Imagine a class in which you read an Ursula K. Le Guin “Earthsea” novel, watch a “Lord of the Rings” movie and create your own LARP (live-action role-playing) game.

Or play a board game called Pandemic, then compare the strategic decisions you made as a player with real-life attempts to stop the spread of infectious diseases.

Or listen to Drake and write rap lyrics.

Last semester, among the nearly 1,000 classes Brandeis students signed up for, some course offerings seem especially quirky and cool. Here are a few examples.

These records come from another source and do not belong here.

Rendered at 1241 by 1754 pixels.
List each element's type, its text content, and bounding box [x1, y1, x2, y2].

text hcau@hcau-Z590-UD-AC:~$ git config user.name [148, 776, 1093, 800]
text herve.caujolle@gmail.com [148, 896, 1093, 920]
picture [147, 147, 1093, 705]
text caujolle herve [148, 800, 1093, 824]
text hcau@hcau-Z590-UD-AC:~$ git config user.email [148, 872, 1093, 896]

The syllabus for Fantasy Worlds: From Lilliput and Middle Earth to LARPs, taught by John Plotz, the Barbara Mandel Professor of the Humanities, kicks off with “A True Story,” a novel from second-century Greece about an outer-space battle between the kings of the sun and moon, and a voyage to an island of cheese. Students move on to the epic “Gilgamesh”; “Hansel and Gretel”; stories by Mark Twain, Franz Kafka and Oscar Wilde; and works by contemporary writers Gabriel García Márquez and the Afrofuturist N.K. Jemisin. An entire unit is devoted to the role-playing game Dungeons & Dragons, a warm-up for students, who then design their own tabletop or app-based fantasy world, or create a LARP for others to play.

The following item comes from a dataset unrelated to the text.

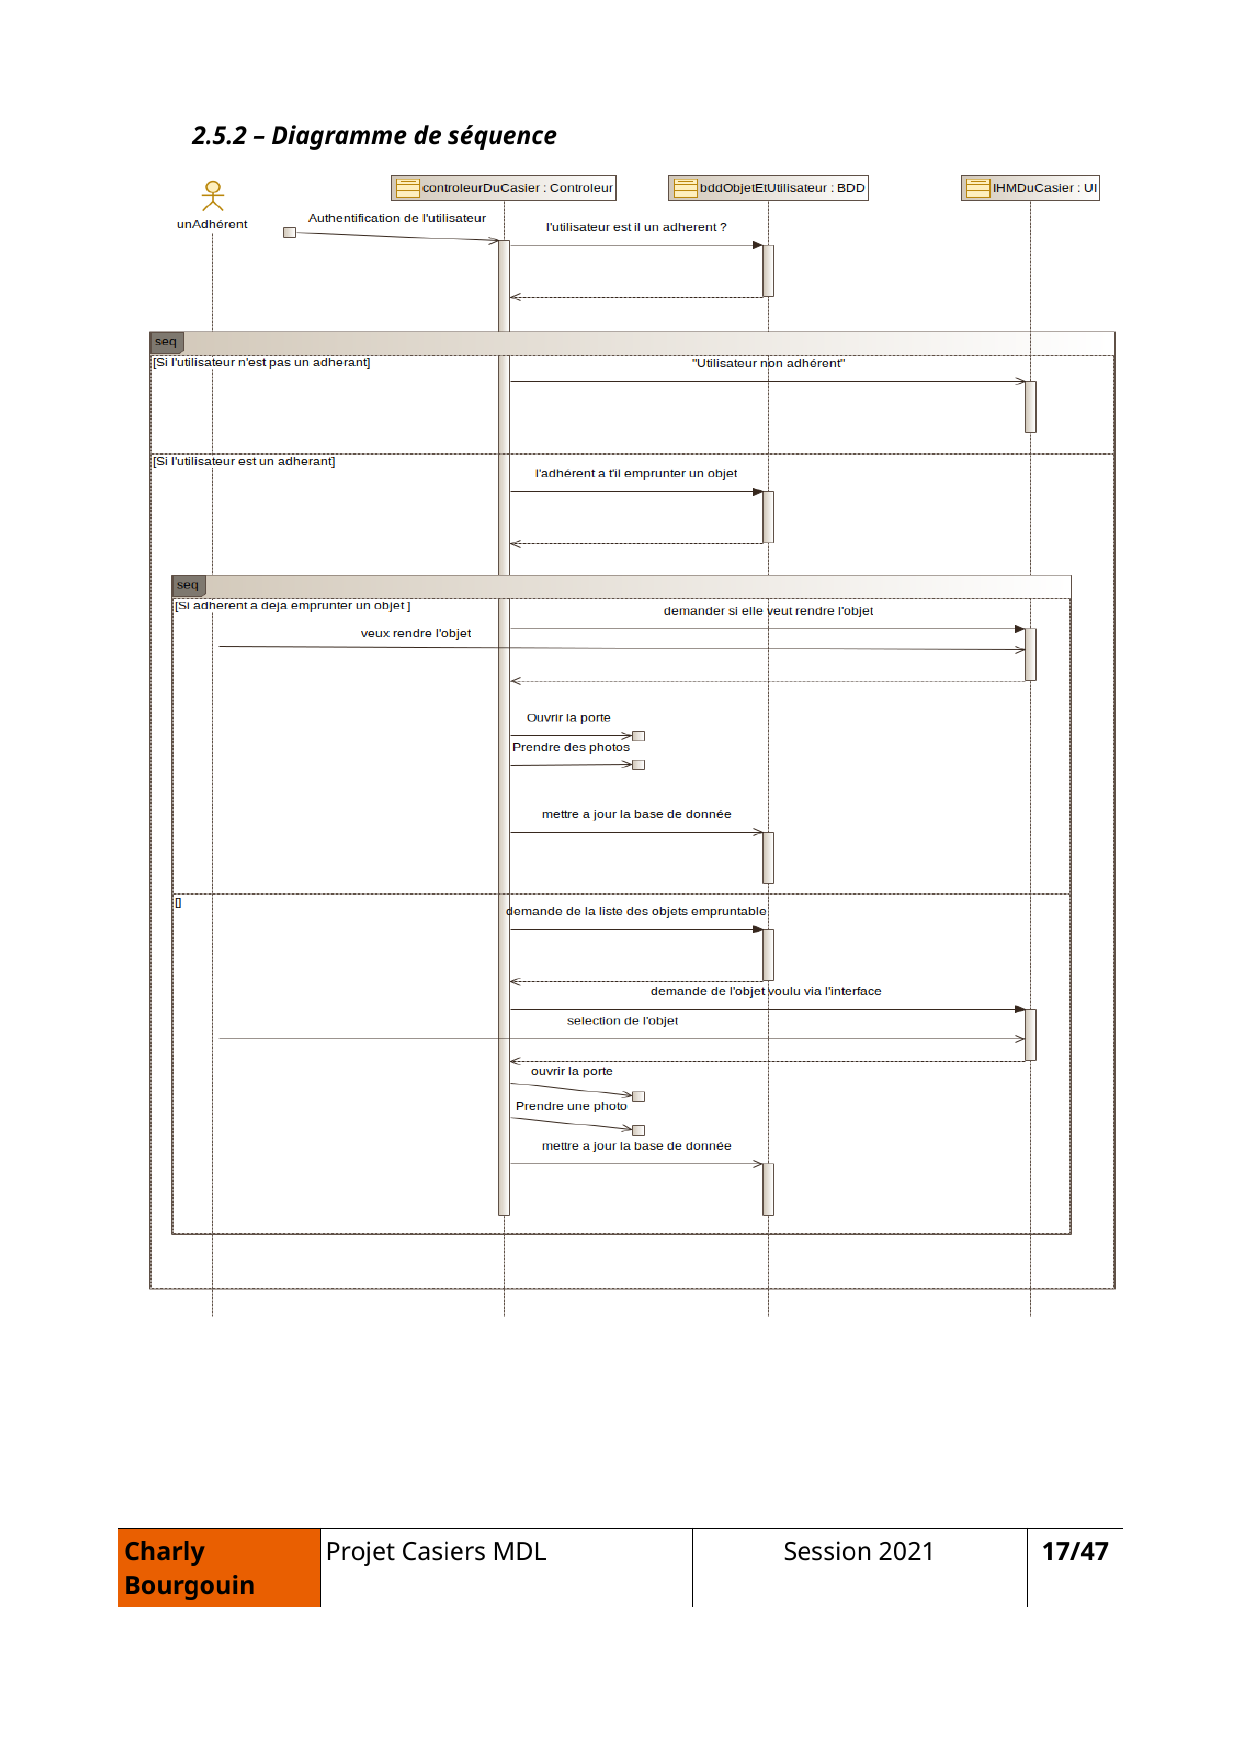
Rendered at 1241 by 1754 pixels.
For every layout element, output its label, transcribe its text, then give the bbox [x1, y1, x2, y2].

In Advocacy for Policy Change, role-playing of a different sort happens. At the start of the semester, small groups of students select a bill before the Massachusetts state legislature to support or oppose. Each group interviews people affected by the proposed law, talks with relevant community organizations, writes Op-Eds, develops a 30-second elevator pitch for government officials, and meets face to face with legislators and legislative aides.

Four years ago, computer scientist Pito Salas ’76, professor of the practice, hatched the idea for Autonomous Robotics: Students would build a robot able to navigate hallways, ride elevators, find offices, take commands and drop mail in the right baskets. Because the rover can’t be built in a single semester, each successive class tries to solve a different technical problem before handing the baton to the next year’s students. The class combines programming with applied engineering.

In anthropologist Elanah Uretsky’s class Global Pandemics: History, Society and Policy, students play the board game Pandemic to learn how to harness research, medical treatments and other measures to combat infections spreading across the globe, then compare their game strategy with actions taken by governments in the past. The class explores why America was so unprepared for COVID-19 and whether the rift in U.S.-China relations made the pandemic worse.

Hip-Hop History and Culture examines the music genre’s African roots and reliance on artists like blues singer Bessie Smith and jazz pianist/composer Thelonious Monk. Chad Williams, the Samuel J. and Augusta Spector Chair in History and professor of African and African American studies, assigns playlists featuring such artists as Kendrick Lamar and Drake, as well as YouTube videos from Cardi B, Megan Thee Stallion and Lil Nas X. Guest lecturers have included hip-hop icon KRS-One and recording engineer Prince Charles Alexander ’79, who’s worked with the Notorious B.I.G. and Usher. Students are asked to write rap lyrics and create a work of graffiti based on a hip-hop name they give themselves.

Last semester, students in the Virus Hunter Lab discovered two new strains of bacteriophages, a type of virus that infects bacteria, and wound up co-authoring an academic journal article about their findings. The students purified, amplified and sequenced the virus’s DNA, which was found in a scoop of bacteriophage-rich Cape Cod marsh water collected by biologists Michael Marr and Susan Lovett. The course’s second half focused on bioinformatics to help students identify the virus’s genes.

Finally, in The Social Fabric: An Anthropology of Fashion, students look at how the seemingly simple question — what will I wear today? — is influenced by forces operating around the globe. The class discusses labor conditions in developing countries where clothes are made; studies how the clothes thrown away by Americans wind up in Africa and Asia, influencing culture, politics and the economy there; and analyzes the effects of race, class and gender on clothing design. “Fashion is a lot more complex than what we imagine,” says assistant professor of anthropology Patricia Alvarez Astacio, who teaches the course. “Every piece of clothing you put on has a kind of cultural meaning that lets someone else read who you are.”